|Slot Car Racing|
Electronic hobbyists and enthusiasts usually loves to build and play with toy cars. If you are one of them, here is a circuit which is designed specifically to control the Slot cars. The “Slot cars” use a slot in the track and a pin under the car to help guide them around the track. They usually come with two cars. This Slot car controller circuit was designed for two users and allows them to adjust the speed to the maximum without the cars flying off the track when going around the curves. The “boost” button allows for maximum acceleration and power down the straight-a-ways.

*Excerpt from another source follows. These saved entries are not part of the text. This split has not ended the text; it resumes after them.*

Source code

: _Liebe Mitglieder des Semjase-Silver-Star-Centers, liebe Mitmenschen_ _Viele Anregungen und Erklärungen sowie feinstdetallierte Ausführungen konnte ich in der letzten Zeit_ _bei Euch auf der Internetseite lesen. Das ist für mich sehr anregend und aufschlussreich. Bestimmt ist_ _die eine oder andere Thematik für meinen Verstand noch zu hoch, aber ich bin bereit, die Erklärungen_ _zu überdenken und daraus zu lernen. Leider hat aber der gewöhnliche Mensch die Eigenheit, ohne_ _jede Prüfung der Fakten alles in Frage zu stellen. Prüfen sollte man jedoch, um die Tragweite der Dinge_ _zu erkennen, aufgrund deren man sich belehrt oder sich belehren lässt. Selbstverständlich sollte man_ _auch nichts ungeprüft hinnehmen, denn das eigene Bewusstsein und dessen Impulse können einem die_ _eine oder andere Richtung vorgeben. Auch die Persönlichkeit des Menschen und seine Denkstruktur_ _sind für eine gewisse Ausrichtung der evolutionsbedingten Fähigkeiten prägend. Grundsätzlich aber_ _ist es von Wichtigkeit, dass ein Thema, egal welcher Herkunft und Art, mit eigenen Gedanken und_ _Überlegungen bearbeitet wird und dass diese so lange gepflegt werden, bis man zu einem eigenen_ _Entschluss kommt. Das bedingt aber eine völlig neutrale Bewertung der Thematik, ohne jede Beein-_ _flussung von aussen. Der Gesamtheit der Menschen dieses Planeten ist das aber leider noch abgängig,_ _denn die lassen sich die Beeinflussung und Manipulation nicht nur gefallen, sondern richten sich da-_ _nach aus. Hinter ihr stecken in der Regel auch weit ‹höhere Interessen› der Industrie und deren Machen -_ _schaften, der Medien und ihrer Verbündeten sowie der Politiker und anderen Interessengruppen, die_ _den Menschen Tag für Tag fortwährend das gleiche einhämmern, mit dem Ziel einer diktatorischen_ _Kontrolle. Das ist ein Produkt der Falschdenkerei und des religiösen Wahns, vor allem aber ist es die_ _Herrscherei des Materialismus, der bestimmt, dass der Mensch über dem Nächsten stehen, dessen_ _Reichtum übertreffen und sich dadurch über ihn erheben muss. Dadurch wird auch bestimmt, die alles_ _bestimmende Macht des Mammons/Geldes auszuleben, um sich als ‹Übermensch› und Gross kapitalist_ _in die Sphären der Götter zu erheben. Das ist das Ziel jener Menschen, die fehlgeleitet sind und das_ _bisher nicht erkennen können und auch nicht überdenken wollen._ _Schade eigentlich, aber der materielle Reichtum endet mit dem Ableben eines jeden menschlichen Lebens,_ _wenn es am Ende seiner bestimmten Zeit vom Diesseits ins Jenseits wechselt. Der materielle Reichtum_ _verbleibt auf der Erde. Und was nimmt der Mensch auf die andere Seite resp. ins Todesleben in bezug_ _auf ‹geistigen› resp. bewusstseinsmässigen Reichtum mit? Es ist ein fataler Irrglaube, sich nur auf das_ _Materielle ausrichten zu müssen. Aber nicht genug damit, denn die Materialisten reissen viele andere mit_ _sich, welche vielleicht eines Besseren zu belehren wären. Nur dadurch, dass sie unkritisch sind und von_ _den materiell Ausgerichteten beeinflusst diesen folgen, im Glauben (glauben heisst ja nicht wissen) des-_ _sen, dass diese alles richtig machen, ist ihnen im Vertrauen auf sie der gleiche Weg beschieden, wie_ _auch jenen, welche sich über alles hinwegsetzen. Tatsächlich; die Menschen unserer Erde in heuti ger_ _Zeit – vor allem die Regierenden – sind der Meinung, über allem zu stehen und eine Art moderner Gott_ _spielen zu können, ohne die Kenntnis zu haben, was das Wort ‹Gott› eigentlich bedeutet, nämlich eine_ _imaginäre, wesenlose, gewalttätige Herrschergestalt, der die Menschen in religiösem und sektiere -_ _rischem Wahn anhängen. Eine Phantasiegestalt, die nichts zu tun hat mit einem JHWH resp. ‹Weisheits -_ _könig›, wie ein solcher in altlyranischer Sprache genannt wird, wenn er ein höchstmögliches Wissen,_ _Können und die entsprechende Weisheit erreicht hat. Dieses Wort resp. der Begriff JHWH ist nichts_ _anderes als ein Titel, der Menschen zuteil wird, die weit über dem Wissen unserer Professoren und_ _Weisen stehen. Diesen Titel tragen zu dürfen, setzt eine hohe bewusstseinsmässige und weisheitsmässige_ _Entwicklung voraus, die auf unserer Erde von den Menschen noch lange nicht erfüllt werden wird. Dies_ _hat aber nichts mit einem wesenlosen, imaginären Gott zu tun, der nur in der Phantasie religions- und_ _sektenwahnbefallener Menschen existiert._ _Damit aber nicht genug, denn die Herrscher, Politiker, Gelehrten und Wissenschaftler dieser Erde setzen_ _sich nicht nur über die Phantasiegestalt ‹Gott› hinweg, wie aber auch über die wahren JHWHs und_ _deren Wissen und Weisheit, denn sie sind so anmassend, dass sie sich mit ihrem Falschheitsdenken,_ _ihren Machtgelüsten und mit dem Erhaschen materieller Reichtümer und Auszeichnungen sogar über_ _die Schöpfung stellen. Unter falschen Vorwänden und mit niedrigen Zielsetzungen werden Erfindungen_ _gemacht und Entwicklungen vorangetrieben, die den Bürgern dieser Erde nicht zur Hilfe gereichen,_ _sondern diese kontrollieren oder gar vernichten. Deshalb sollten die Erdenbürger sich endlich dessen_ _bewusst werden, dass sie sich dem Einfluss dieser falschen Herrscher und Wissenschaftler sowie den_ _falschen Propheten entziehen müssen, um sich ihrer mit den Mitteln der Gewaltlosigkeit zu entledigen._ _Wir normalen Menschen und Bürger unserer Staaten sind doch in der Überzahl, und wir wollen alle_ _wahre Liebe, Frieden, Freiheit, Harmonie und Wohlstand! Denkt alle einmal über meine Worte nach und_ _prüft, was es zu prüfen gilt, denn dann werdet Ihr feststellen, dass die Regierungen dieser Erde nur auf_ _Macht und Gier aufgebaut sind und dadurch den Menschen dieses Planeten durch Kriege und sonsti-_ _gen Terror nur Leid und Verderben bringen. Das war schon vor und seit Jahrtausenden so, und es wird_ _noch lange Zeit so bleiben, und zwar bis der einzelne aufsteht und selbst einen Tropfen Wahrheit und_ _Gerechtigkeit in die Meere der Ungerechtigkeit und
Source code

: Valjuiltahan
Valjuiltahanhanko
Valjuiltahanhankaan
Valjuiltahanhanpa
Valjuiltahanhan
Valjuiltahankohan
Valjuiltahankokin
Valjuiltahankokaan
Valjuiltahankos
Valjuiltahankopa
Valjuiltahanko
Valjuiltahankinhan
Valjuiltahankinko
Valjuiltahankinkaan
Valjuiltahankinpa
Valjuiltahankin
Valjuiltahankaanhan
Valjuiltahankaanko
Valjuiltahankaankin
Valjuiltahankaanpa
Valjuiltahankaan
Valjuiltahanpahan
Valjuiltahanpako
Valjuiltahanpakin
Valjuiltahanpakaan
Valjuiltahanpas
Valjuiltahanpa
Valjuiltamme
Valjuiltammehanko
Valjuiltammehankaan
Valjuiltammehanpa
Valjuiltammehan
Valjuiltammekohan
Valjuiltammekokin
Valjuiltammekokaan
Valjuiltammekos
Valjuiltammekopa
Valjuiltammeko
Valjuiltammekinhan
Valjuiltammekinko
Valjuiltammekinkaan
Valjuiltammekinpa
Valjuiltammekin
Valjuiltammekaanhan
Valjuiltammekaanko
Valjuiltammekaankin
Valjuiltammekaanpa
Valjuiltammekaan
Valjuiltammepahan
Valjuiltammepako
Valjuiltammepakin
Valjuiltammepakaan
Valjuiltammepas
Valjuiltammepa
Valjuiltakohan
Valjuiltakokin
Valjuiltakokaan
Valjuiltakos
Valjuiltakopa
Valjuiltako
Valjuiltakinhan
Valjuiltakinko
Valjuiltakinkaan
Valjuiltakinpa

WORKING OF SLOT CAR CONTROLLER CIRCUIT:
The above Race car speed control circuit consists of two separate units. Power Unit – This section provides the power for the entire circuit & Control Unit – This section controls the motor speed.
The power unit houses: switch S3(On/Off), F1 fuse, T1 12VAC-2A transformer, D1-4 diodes forms bridge rectifier and C1 filter cap. Q1, D5, D6, for channel “A” motor control. Q2, D7, D8 for channel B motor control and LED D9 is used to indicate the power. 2 – 3-pin headers CN1-3, CN4-6 used to connect the channel “A” and “B” controllers. I recommend using four wires (like in a ribbon cable) to connect each controller to the main power unit.
For purposes of this discussion, refer to channel “A” portion of the schematic. The circuit is intended to be used with any DC power supply from 9V to 30V. That is why the D6 gate clamping is used for higher voltages to protect the IRFZ48 MOSFET, (IRFZ44’s would also be a good choice). R11 in parallel with D6 makes sure that Q1 is turned OFF when the controller is not connected. D5 provides flyback protection for the MOSFET for the inductive motor load.
The heart of the circuit is the LM358 dual op-amp. U1A, R1, R3, form a V/2 divider for the oscillator reference divider network, R6, R7, R8, allows the duty cycle to work with any DC supply from 9V to 30V and provide the same 0 to 100% duty cycle over the full range of speed control pot, R7. U1A is used as a triangle wave oscillator. R2 provides positive feedback to the plus input of U1A (U1Ain+).
The amount of switching hysteresis is effectively determined by the resistance of R1//R3 and R2, When the output of U1A switches from low to high, the input of U1Ain+ switches above the input of U1Ain-. This makes the output of U1A remain high. C2 begins to charge through resister R5. When U1Ain- goes higher than U1Ain+, the output of U1A goes low. U1Ain+ is pulled below U1Ain- which makes the output of U1A remain low. C2 begins to discharge through R5. When U1Ain- goes below u1Ain+, the output of U1A again goes high. Thus U1A oscillates.
The junction of U1Ain-, R5, and C2 ramps up and down in a triangle shaped waveform. U1B compares the voltage at C2, R5 junction to a reference voltage provided by the divider network of R6, R8, and speed control R7. The values of R6 and R8 are chosen so that the voltage span across R7, is greater than the amplitude of the triangle wave at the junction of C2, R5. When the junction voltage is less than the reference, the output of U1B is high which turns ON Q1. When the junction voltage is greater than the reference, the output of U1B is low which turns OFF Q1. The V+ screw terminal will source the power to the motor and Power MOSFET’s will provide PWM ground for each channels.
As the reference voltage is changed, the duty cycle output of U1B goes from 0% to 100%. Resistor R9 and the turbo switch S1 provide a pull-up voltage to the reference which makes U1B output high and turns ON Q1, to provide a 100% duty cycle hard ON for the Turbo boost down the straight-a-ways.
- The Resistors R7 and R19 provides speed control for Channel A and B while Switch S1 and S2 is for activating turbo.
- The four screw terminals shown in the schematic could be reduced to three if the track has two of the common rails tied together. I provided four in case each track had it’s own individual (two) screw connectors
- This circuit also can be used for light dimming or any other type of PWM 0% to 100% control.